The Thomas Jefferson Parkway was developed by the Thomas Jefferson Foundation to create a scenic entrance along Route 53 to Monticello. The Parkway also serves as a recreational and educational resource for visitors and as a pedestrian and cycling link between Monticello and the local community. Along the Parkway, four miles of utility lines were buried, guardrails were removed when possible, and the road shoulders were landscaped. 
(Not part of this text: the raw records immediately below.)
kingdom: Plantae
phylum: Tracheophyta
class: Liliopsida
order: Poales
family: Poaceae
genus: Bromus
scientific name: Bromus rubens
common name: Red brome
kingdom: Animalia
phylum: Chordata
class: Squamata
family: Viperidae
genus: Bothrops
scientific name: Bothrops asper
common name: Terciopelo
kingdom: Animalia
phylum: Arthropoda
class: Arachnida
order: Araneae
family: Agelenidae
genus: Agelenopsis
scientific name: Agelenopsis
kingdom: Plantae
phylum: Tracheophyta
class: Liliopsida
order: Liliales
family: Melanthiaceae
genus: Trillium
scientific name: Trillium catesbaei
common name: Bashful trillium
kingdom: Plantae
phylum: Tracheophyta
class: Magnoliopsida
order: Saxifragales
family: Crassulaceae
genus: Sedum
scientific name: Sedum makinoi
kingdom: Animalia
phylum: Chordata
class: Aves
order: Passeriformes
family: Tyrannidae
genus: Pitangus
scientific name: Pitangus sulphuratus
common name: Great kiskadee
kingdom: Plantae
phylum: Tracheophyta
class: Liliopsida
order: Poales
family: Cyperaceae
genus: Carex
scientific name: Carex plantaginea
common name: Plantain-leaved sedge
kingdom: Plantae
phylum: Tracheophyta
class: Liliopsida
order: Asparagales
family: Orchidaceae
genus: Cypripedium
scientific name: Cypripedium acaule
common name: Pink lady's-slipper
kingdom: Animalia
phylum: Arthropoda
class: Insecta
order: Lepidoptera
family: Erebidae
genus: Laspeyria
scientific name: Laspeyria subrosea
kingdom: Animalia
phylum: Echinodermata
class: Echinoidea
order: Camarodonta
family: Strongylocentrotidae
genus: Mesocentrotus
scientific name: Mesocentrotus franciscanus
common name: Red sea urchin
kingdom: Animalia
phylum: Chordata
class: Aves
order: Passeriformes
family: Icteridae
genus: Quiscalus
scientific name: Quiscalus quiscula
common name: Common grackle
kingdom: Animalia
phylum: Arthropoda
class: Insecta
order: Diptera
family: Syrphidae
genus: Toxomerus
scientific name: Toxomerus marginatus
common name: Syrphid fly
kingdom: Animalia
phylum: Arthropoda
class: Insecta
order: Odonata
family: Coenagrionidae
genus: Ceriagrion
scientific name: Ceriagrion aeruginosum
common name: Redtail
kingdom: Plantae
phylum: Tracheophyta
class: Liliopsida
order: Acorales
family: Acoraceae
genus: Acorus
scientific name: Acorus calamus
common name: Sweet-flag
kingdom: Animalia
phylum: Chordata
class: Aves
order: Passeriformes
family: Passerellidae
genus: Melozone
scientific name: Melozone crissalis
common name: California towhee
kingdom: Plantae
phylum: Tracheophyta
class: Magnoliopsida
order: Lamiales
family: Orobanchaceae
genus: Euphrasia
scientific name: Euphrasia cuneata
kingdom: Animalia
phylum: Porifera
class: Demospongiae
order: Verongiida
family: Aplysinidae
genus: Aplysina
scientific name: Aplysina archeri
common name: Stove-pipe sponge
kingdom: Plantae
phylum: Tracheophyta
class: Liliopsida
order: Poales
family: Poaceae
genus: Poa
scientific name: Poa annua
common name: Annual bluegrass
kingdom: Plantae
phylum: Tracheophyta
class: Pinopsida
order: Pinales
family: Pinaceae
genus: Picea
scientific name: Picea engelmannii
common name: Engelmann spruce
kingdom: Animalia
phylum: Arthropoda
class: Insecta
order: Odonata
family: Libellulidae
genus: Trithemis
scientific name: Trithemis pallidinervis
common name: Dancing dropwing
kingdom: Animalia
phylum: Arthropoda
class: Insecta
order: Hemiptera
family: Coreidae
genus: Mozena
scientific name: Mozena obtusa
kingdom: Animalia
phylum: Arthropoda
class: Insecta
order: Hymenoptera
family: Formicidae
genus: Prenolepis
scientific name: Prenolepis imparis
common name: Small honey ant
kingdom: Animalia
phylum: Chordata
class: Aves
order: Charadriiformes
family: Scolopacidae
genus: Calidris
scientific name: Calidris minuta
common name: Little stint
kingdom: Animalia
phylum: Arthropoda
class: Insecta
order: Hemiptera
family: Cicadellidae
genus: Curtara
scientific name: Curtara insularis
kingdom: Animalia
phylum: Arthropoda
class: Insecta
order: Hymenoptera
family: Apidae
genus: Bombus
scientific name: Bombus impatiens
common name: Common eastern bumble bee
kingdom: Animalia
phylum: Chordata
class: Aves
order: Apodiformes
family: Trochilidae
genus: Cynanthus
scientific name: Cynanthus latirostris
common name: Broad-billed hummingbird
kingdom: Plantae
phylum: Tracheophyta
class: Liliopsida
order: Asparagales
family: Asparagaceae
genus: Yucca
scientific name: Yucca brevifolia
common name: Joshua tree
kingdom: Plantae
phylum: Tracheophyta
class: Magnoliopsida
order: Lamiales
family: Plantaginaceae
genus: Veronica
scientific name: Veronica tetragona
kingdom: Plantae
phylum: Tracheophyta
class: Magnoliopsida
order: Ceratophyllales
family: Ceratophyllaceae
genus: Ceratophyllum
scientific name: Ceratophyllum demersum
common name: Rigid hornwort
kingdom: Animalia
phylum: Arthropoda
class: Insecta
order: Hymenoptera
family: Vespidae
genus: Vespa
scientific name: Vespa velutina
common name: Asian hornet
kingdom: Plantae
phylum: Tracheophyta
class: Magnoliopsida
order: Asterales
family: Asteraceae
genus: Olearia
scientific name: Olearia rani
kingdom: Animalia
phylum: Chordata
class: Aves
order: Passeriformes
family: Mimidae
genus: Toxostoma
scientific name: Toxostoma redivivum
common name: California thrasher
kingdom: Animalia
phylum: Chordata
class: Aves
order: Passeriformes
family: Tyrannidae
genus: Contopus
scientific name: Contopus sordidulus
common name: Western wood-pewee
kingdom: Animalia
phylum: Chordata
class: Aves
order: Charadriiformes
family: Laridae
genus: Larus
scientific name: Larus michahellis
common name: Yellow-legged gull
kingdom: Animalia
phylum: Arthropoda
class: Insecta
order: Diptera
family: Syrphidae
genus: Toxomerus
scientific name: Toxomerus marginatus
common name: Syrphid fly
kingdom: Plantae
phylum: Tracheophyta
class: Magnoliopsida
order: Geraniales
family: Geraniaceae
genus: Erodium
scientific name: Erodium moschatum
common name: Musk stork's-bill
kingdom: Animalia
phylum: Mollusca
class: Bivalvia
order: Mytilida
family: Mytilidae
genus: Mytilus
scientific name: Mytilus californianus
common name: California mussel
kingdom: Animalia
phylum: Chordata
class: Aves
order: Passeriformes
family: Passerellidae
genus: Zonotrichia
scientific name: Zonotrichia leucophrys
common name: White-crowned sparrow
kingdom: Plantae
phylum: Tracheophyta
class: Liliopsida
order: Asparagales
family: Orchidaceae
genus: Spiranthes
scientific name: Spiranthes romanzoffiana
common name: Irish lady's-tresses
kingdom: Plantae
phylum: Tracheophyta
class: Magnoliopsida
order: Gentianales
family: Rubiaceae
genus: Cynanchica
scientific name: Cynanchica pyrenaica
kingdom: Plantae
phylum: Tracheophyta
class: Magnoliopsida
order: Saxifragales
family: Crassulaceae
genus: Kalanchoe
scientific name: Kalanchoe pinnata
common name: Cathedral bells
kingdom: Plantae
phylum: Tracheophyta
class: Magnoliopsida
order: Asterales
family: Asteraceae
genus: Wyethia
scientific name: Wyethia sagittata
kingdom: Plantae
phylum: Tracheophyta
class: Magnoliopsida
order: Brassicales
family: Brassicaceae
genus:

At the base of the Parkway along Route 53, Kemper Park includes an arboretum of native trees and shrubs, Carter Overlook, a two-acre pond, and a small trailhead parking lot. A 2 mile trail, Saunders-Monticello Trail, also winds through the park before ascending the side of Carter Mountain toward Monticello. The trail then leads directly to the Monticello ticket office over the recently completed stone-arch Saunders Bridge. A pedestrian underpass at the lower trailhead that leads to additional parking will constitute the final piece of the project. 

The Parkway was designed by the Charlottesville landscape architecture firm Rieley and Associates and built by another local firm, Abrahamse and Co. A combination of public and private funding supported the project. Federal highway grants from the ISTEA (Intermodal Surface Transportation Efficiency Act) program totaled $3.4 million, while private donations provided $3.1 million. Among the donors were Mr. and Mrs. Thomas A. Saunders III, the Crosby Kemper family of Kansas City, the Robert Carter family, the Perry Foundation, State Farm Companies, Sprint Corporation, Dominion Virginia Power, the Helmerich Foundation, the Richard Gwathmey and Caroline T. Gwathmey Memorial Trust, and numerous local garden clubs.

Construction began in 1996. By 1998 a majority of the landscaping and trail building was complete. The Parkway's arboretum and trails opened to visitors in 2000. The Thomas Jefferson Parkway, Kemper Park, the Saunders-Monticello Trail, and Saunders Bridge were dedicated in a public ceremony on Saturday morning, November 2, 2002.

Discussion

says

The name, The Thomas Jefferson Parkway, leads one to expect a paved highway to Monticello. Instead, the parkway provides visitors and local citizens with miles of leafy, lovely trails that wind their way through Carter Mountain to Monticello Mountain. The Saunders-Monticello trail is one of the best ways to approach Monticello--an easily walkable, bikeable, runnable trail. Secluded Farm and its associated trails is a hidden gem of the Parkway.

says

Lots of folks in the community don't realize that this park is owned and operated by Monticello--they assume it's a public park. It's the most popular park in central Virginia and for good reason: it's gorgeous! I wish I had more time to spend walking the boardwalk and paths. I particularly like to get off the paved area and walk up the slope amid the trees in the fall, getting a bit away from the nearby roads. I went on a bird hike in the park a few weeks ago and even though it was raining, the different habitats made for some wonderful birding. We can't thank the parkway caretakers enough.

says

I love the Parkway, and so do lots of other people! The parkway is great for walking meditation (i.e. zoning out while you are exercising), because it's so well-graded that you are very unlikely to trip on anything. It's also very approachable - you don't have to be a super athlete or bring climbing equipment to hike up Monticello mountain (although you can if you want to)!